* Material to process *
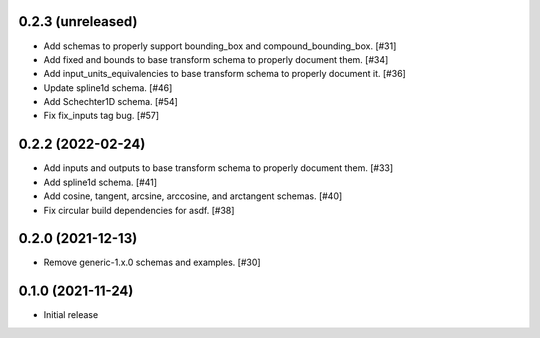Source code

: 0.2.3 (unreleased)
-----------------

- Add schemas to properly support bounding_box and compound_bounding_box. [#31]
- Add fixed and bounds to base transform schema to properly document them. [#34]
- Add input_units_equivalencies to base transform schema to properly document it. [#36]
- Update spline1d schema. [#46]
- Add Schechter1D schema. [#54]
- Fix fix_inputs tag bug. [#57]

0.2.2 (2022-02-24)
------------------

- Add inputs and outputs to base transform schema to properly document them. [#33]
- Add spline1d schema. [#41]
- Add cosine, tangent, arcsine, arccosine, and arctangent schemas. [#40]
- Fix circular build dependencies for asdf. [#38]

0.2.0 (2021-12-13)
------------------

- Remove generic-1.x.0 schemas and examples. [#30]

0.1.0 (2021-11-24)
------------------

- Initial release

* Your objective *
An exact copy is required of each line from the one containing "0.2.2 (2022-02-24)" through the last line of the material, and of no other line.

* Task output *
0.2.2 (2022-02-24)
------------------

- Add inputs and outputs to base transform schema to properly document them. [#33]
- Add spline1d schema. [#41]
- Add cosine, tangent, arcsine, arccosine, and arctangent schemas. [#40]
- Fix circular build dependencies for asdf. [#38]

0.2.0 (2021-12-13)
------------------

- Remove generic-1.x.0 schemas and examples. [#30]

0.1.0 (2021-11-24)
------------------

- Initial release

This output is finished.